● **抜粋文**:
————————
元来は、この三権分立は「権力が増長して独裁となり、一部の利益だけを代表する
ようになる」ことを抑える仕組みとしてセットされたものでした。民主主義の憲法を
持ち、その中に三権分立のシステムを持ち込んでいる国家は、みなそのような「権力
性悪説」に立っているように思います。
それはそれで構わないのだと思いますが、問題は今回の事態のように「権力が力及
ばずして過ちを犯す」というケースを、どう統制し、補ってゆくのかという問題です。
その観点からしますと、今回アメリカ社会の直面している「国家的危機」は極めて重
要な例になると思うのです。
————————
● **実施する作業**:
**a)** 三権分立についての抜粋文によると、三権分立は元来、どのようなことを抑える仕組みとしてセットされたものですか？
**b)** 三権分立についての抜粋文を、最後の文の後から書き継いでください。

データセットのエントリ
————————
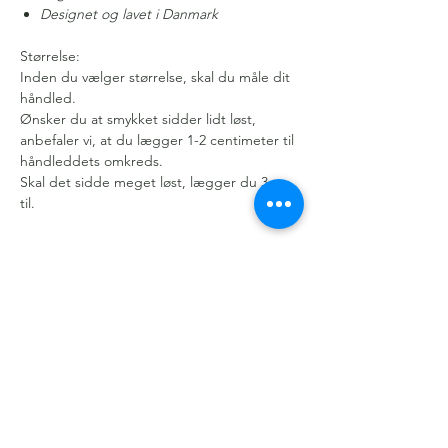
Designet og lavet i Danmark
Størrelse:
Inden du vælger størrelse, skal du måle dit
håndled.
Ønsker du at smykket sidder lidt løst,
anbefaler vi, at du lægger 1-2 centimeter til
håndleddets omkreds.
Skal det sidde meget løst, lægger du 3 cm
til.
Gratis levering over 499 kr.
Kundeservice
Om os
Handelsbetingelser
Cookie- og Privatlivspolitik
Persondatapolitik
Smykkeforplejning
Køb et gavekort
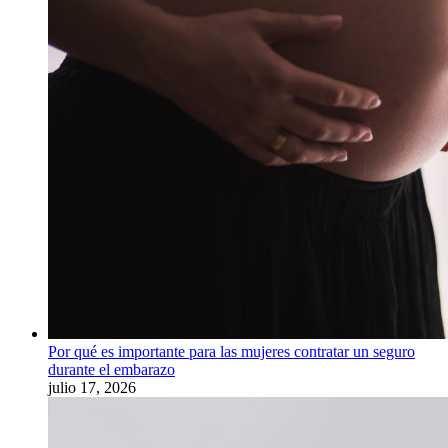
Por qué es importante para las mujeres contratar un seguro
durante el embarazo
julio 17, 2026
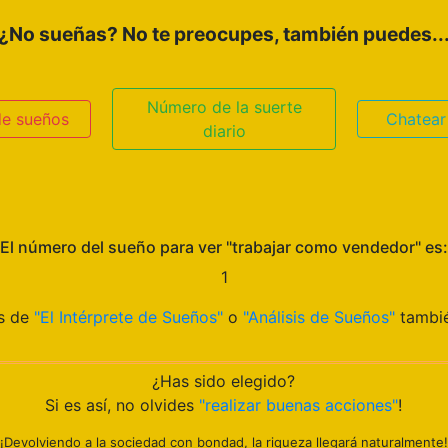
¿No sueñas? No te preocupes, también puedes..
Número de la suerte
de sueños
Chatear
diario
El número del sueño para ver "trabajar como vendedor" es:
1
os de
"El Intérprete de Sueños"
o
"Análisis de Sueños"
tambié
¿Has sido elegido?
Si es así, no olvides
"realizar buenas acciones"
!
¡Devolviendo a la sociedad con bondad, la riqueza llegará naturalmente!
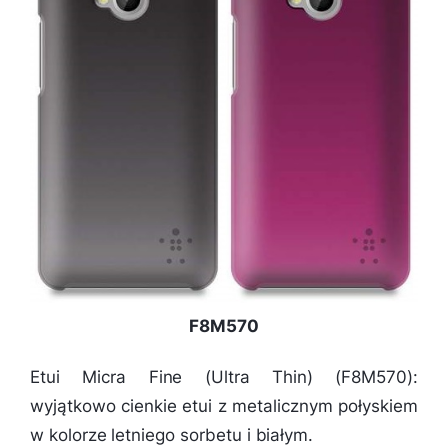
F8M570
Etui Micra Fine (Ultra Thin) (F8M570):
wyjątkowo cienkie etui z metalicznym połyskiem
w kolorze letniego sorbetu i białym.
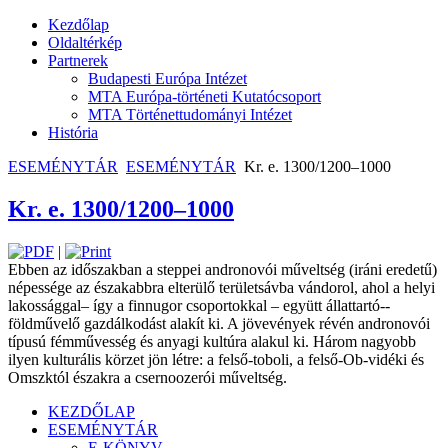
Kezdőlap
Oldaltérkép
Partnerek
Budapesti Európa Intézet
MTA Európa-történeti Kutatócsoport
MTA Történettudományi Intézet
História
ESEMÉNYTÁR
ESEMÉNYTÁR
Kr. e. 1300/1200–1000
Kr. e. 1300/1200–1000
|
Ebben az időszakban a steppei andronovói műveltség (iráni eredetű)
népessége az északabbra elterülő területsávba vándorol, ahol a helyi
lakossággal– így a finnugor csoportokkal – együtt állattartó-­
földművelő gazdálkodást alakít ki. A ­jövevények révén andronovói
típusú ­fémművesség és anyagi kultúra alakul ki. Három nagyobb
ilyen kulturális körzet jön létre: a felső-toboli, a felső-Ob-vidéki és
Omszktól északra a csernoozerói műveltség.
KEZDŐLAP
ESEMÉNYTÁR
E-KÖNYV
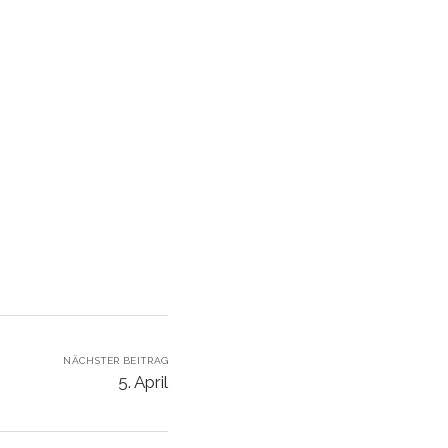
NÄCHSTER BEITRAG
5. April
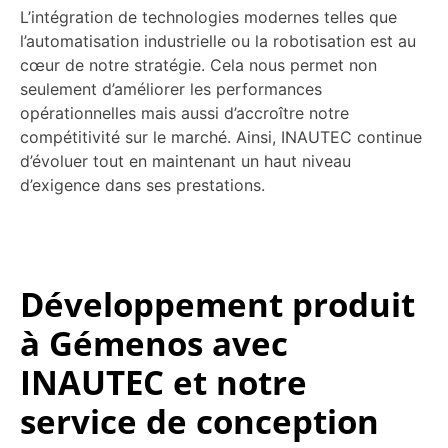
L’intégration de technologies modernes telles que
l’automatisation industrielle ou la robotisation est au
cœur de notre stratégie. Cela nous permet non
seulement d’améliorer les performances
opérationnelles mais aussi d’accroître notre
compétitivité sur le marché. Ainsi, INAUTEC continue
d’évoluer tout en maintenant un haut niveau
d’exigence dans ses prestations.
Développement produit
à Gémenos avec
INAUTEC et notre
service de conception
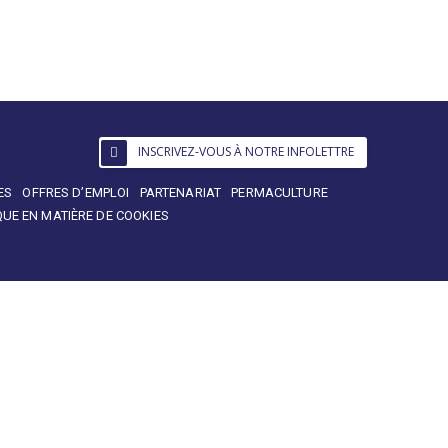
INSCRIVEZ-VOUS À NOTRE INFOLETTRE
ES
OFFRES D’EMPLOI
PARTENARIAT
PERMACULTURE
QUE EN MATIÈRE DE COOKIES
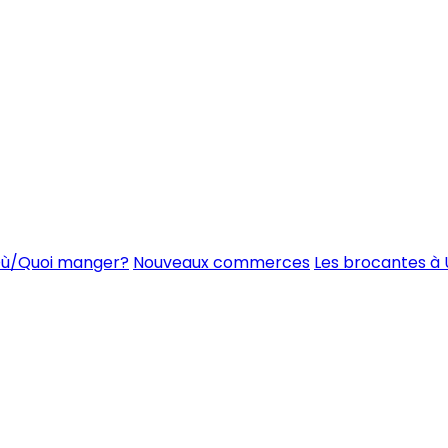
ù/Quoi manger?
Nouveaux commerces
Les brocantes à 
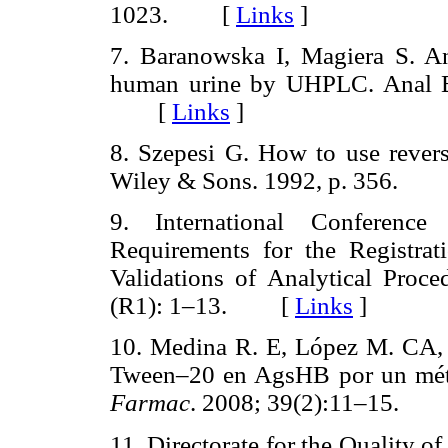
1023. [
Links
]
7. Baranowska I, Magiera S. An
human urine by UHPLC. Anal B
[
Links
]
8. Szepesi G. How to use reve
Wiley & Sons. 1992, p. 356.
9. International Conference
Requirements for the Registra
Validations of Analytical Proc
(R1): 1–13. [
Links
]
10. Medina R. E, López M. CA, 
Tween–20 en AgsHB por un méto
Farmac
. 2008; 39(2):11–15.
11. Directorate for the Quality 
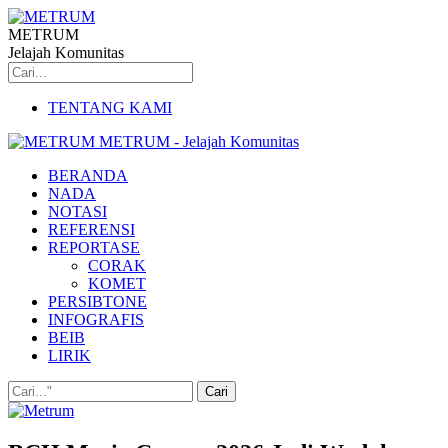
METRUM
Jelajah Komunitas
TENTANG KAMI
METRUM - Jelajah Komunitas
BERANDA
NADA
NOTASI
REFERENSI
REPORTASE
CORAK
KOMET
PERSIBTONE
INFOGRAFIS
BEIB
LIRIK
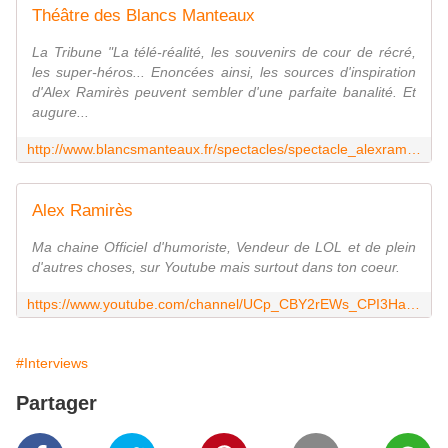
Théâtre des Blancs Manteaux
La Tribune "La télé-réalité, les souvenirs de cour de récré,
les super-héros... Enoncées ainsi, les sources d'inspiration
d'Alex Ramirès peuvent sembler d'une parfaite banalité. Et
augure...
http://www.blancsmanteaux.fr/spectacles/spectacle_alexramires/alexramires.html
Alex Ramirès
Ma chaine Officiel d'humoriste, Vendeur de LOL et de plein
d'autres choses, sur Youtube mais surtout dans ton coeur.
https://www.youtube.com/channel/UCp_CBY2rEWs_CPI3HaC6tbg
#Interviews
Partager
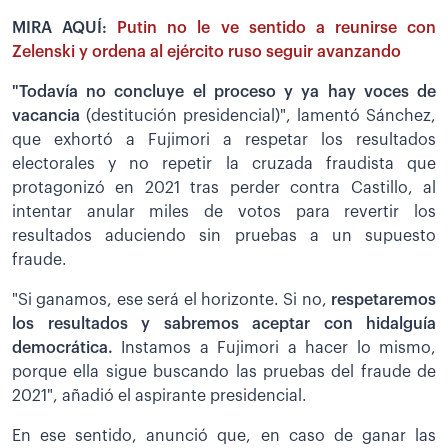
MIRA AQUÍ:
Putin no le ve sentido a reunirse con
Zelenski y ordena al ejército ruso seguir avanzando
"Todavía no concluye el proceso y ya hay voces de
vacancia
(destitución presidencial)", lamentó Sánchez,
que exhortó a Fujimori a respetar los resultados
electorales y no repetir la cruzada fraudista que
protagonizó en 2021 tras perder contra Castillo, al
intentar anular miles de votos para revertir los
resultados aduciendo sin pruebas a un supuesto
fraude.
"Si ganamos, ese será el horizonte. Si no,
respetaremos
los resultados y sabremos aceptar con hidalguía
democrática.
Instamos a Fujimori a hacer lo mismo,
porque ella sigue buscando las pruebas del fraude de
2021", añadió el aspirante presidencial.
En ese sentido, anunció que, en caso de ganar las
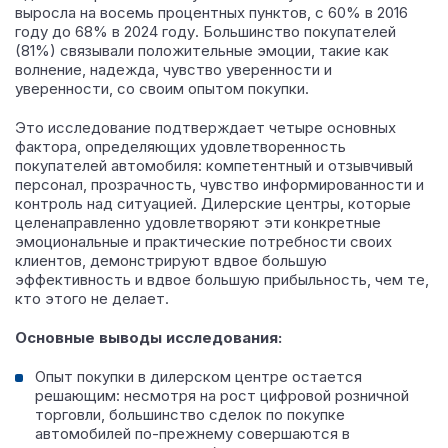
выросла на восемь процентных пунктов, с 60% в 2016
году до 68% в 2024 году. Большинство покупателей
(81%) связывали положительные эмоции, такие как
волнение, надежда, чувство уверенности и
уверенности, со своим опытом покупки.
Это исследование подтверждает четыре основных
фактора, определяющих удовлетворенность
покупателей автомобиля: компетентный и отзывчивый
персонал, прозрачность, чувство информированности и
контроль над ситуацией. Дилерские центры, которые
целенаправленно удовлетворяют эти конкретные
эмоциональные и практические потребности своих
клиентов, демонстрируют вдвое большую
эффективность и вдвое большую прибыльность, чем те,
кто этого не делает.
Основные выводы исследования:
Опыт покупки в дилерском центре остается
решающим: несмотря на рост цифровой розничной
торговли, большинство сделок по покупке
автомобилей по-прежнему совершаются в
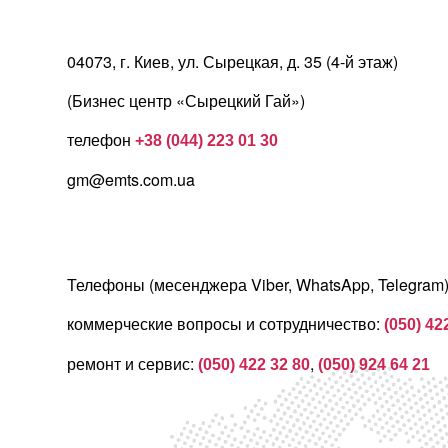
04073, г. Киев, ул. Сырецкая, д. 35 (4-й этаж)
(Бизнес центр «Сырецкий Гай»)
телефон
+38 (044) 223 01 30
gm@emts.com.ua
Телефоны (месенджера Viber, WhatsApp, Telegram)
коммерческие вопросы и сотрудничество:
(050) 42
ремонт и сервис:
,
(050) 422 32 80
(050) 924 64 21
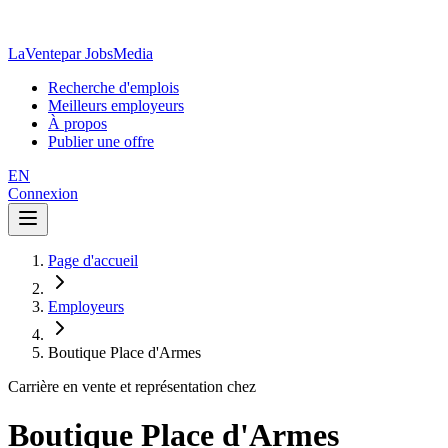
LaVente
par JobsMedia
Recherche d'emplois
Meilleurs employeurs
À propos
Publier une offre
EN
Connexion
Page d'accueil
Employeurs
Boutique Place d'Armes
Carrière en vente et représentation chez
Boutique Place d'Armes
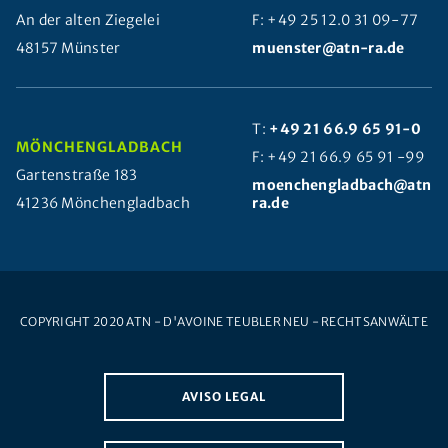
An der alten Ziegelei
F: +49 25 12.0 31 09-77
48157 Münster
muenster@atn-ra.de
T:
+49 21 66.9 65 91-0
MÖNCHENGLADBACH
F: +49 21 66.9 65 91 -99
Gartenstraße 183
moenchengladbach@atn-
41236 Mönchengladbach
ra.de
COPYRIGHT 2020 ATN - D'AVOINE TEUBLER NEU - RECHTSANWÄLTE
AVISO LEGAL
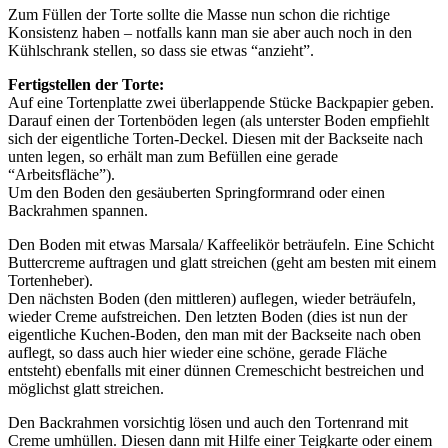
Zum Füllen der Torte sollte die Masse nun schon die richtige
Konsistenz haben – notfalls kann man sie aber auch noch in den
Kühlschrank stellen, so dass sie etwas “anzieht”.
Fertigstellen der Torte:
Auf eine Tortenplatte zwei überlappende Stücke Backpapier geben.
Darauf einen der Tortenböden legen (als unterster Boden empfiehlt
sich der eigentliche Torten-Deckel. Diesen mit der Backseite nach
unten legen, so erhält man zum Befüllen eine gerade
“Arbeitsfläche”).
Um den Boden den gesäuberten Springformrand oder einen
Backrahmen spannen.
Den Boden mit etwas Marsala/ Kaffeelikör beträufeln. Eine Schicht
Buttercreme auftragen und glatt streichen (geht am besten mit einem
Tortenheber).
Den nächsten Boden (den mittleren) auflegen, wieder beträufeln,
wieder Creme aufstreichen. Den letzten Boden (dies ist nun der
eigentliche Kuchen-Boden, den man mit der Backseite nach oben
auflegt, so dass auch hier wieder eine schöne, gerade Fläche
entsteht) ebenfalls mit einer dünnen Cremeschicht bestreichen und
möglichst glatt streichen.
Den Backrahmen vorsichtig lösen und auch den Tortenrand mit
Creme umhüllen. Diesen dann mit Hilfe einer Teigkarte oder einem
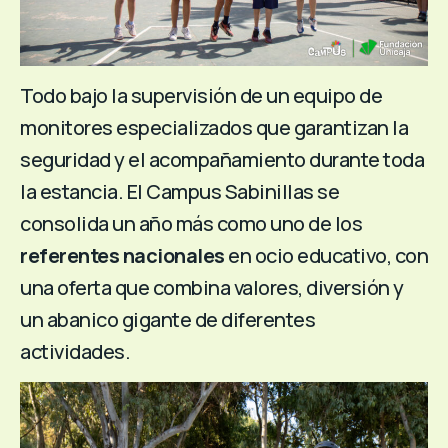
Todo bajo la supervisión de un equipo de
monitores especializados que garantizan la
seguridad y el acompañamiento durante toda
la estancia. El Campus Sabinillas se
consolida un año más como uno de los
referentes nacionales
en ocio educativo, con
una oferta que combina valores, diversión y
un abanico gigante de diferentes
actividades.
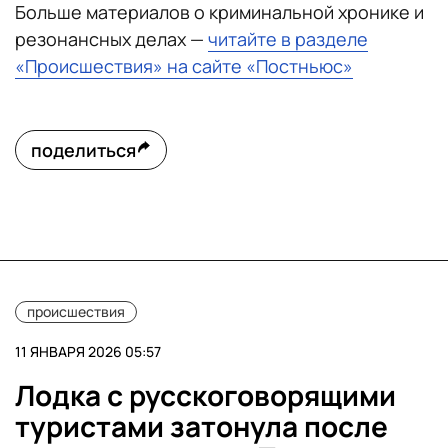
Больше материалов о криминальной хронике и
резонансных делах —
читайте в разделе
«Происшествия» на сайте «Постньюс»
поделиться
происшествия
11 ЯНВАРЯ 2026 05:57
Лодка с русскоговорящими
туристами затонула после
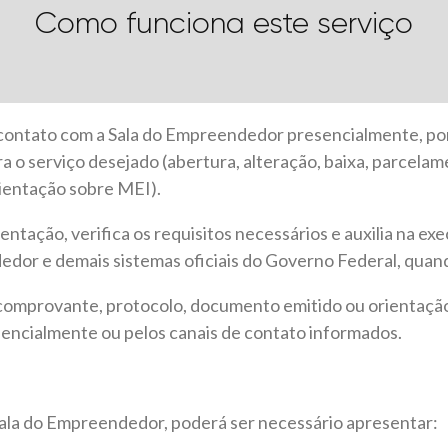
Como funciona este serviço
 contato com a Sala do Empreendedor presencialmente, po
 o serviço desejado (abertura, alteração, baixa, parcela
rientação sobre MEI).
rientação, verifica os requisitos necessários e auxilia na e
dor e demais sistemas oficiais do Governo Federal, quand
 comprovante, protocolo, documento emitido ou orientaç
esencialmente ou pelos canais de contato informados.
ala do Empreendedor, poderá ser necessário apresentar:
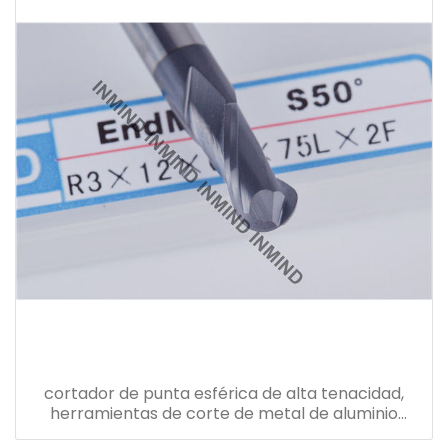
cortador de punta esférica de alta tenacidad,
herramientas de corte de metal de aluminio
hrc50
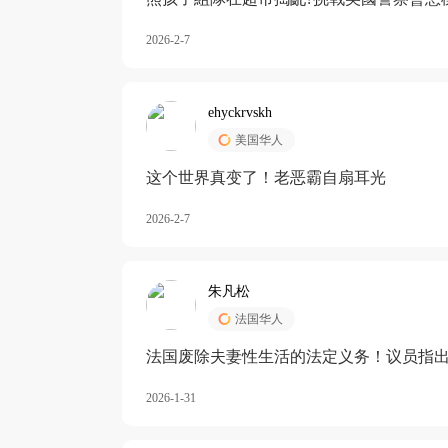
2026-2-7
ehyckrvskh
美国华人
这个世界真变了！老恶霸自扇耳光
2026-2-7
朱凡松
法国华人
法国废除夫妻性生活的法定义务！议员指出
除出法定的“夫妻互助”范畴，以后不能再以
2026-1-31
婚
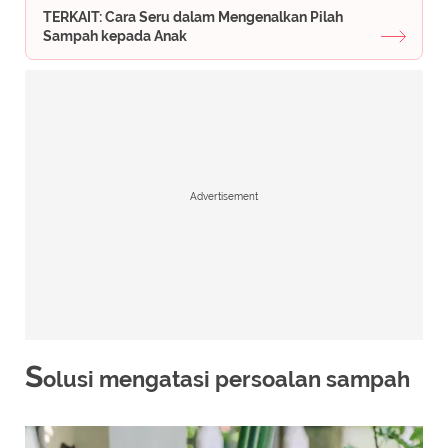
TERKAIT: Cara Seru dalam Mengenalkan Pilah
Sampah kepada Anak
Advertisement
S
olusi mengatasi persoalan sampah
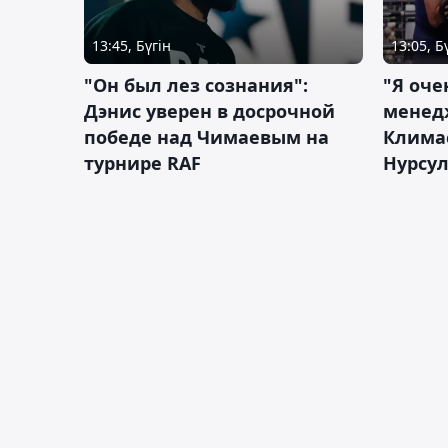
13:45, Бүгін
13:05, Б
"Он был лез сознания":
"Я оче
Дэнис уверен в досрочной
менед
победе над Чимаевым на
Климас
турнире RAF
Нурсу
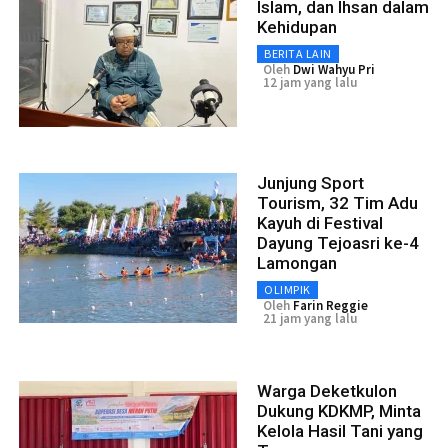
Islam, dan Ihsan dalam
Kehidupan
BERITA LAIN
Oleh
Dwi Wahyu Pri
12 jam yang lalu
Junjung Sport
Tourism, 32 Tim Adu
Kayuh di Festival
Dayung Tejoasri ke-4
Lamongan
OLIMPIK
Oleh
Farin Reggie
21 jam yang lalu
Warga Deketkulon
Dukung KDKMP, Minta
Kelola Hasil Tani yang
————————
● **番号付き解答**:
**a)** 権力が増長して独裁となり、一部の利益だけを代表するようになることを抑える仕組みです。

**b)**
例えば、先週お伝えしたように、議会民主党からはFEMAのリストラに象徴され
る「小さな政府論」が今回の災いを招いたという論争が出てきています。これを政争
として位置づけるのは簡単ですが、イデオロギーという対立軸に意味を持たせながら、
立法府が行政府を統制して行くという意味では健全な動きだと言っていいでしょう。
司法の場もやがては、ハリケーン「カトリーナ」被災に関する問題解決の主戦場に
なってゆくでしょう。例えば、今週アメリカを震撼させた、ニューオーリンズでの特
別養護老人ホーム2軒における「入所者見殺し疑惑」です。一つは悪質で、動けない
入所者が洪水で溺死するのを放置して、オーナーや管理人達が逃げたというケース。
もう一つは、孤立して電気が止まる中で、何の救援も得られずに逃げられなかった入
所者が全員衰弱死したケースです。
この中で「置き去り」のケースに関しては、ルイジアナ州の検察局が「ネグレクト
殺人」の容疑で立件する方向で進めているようです。起訴となって法廷論争が始まれ
ば、オーナーの責任だけでなく、市や州、連邦の責任に関しても問われていくことに
なるのでしょう。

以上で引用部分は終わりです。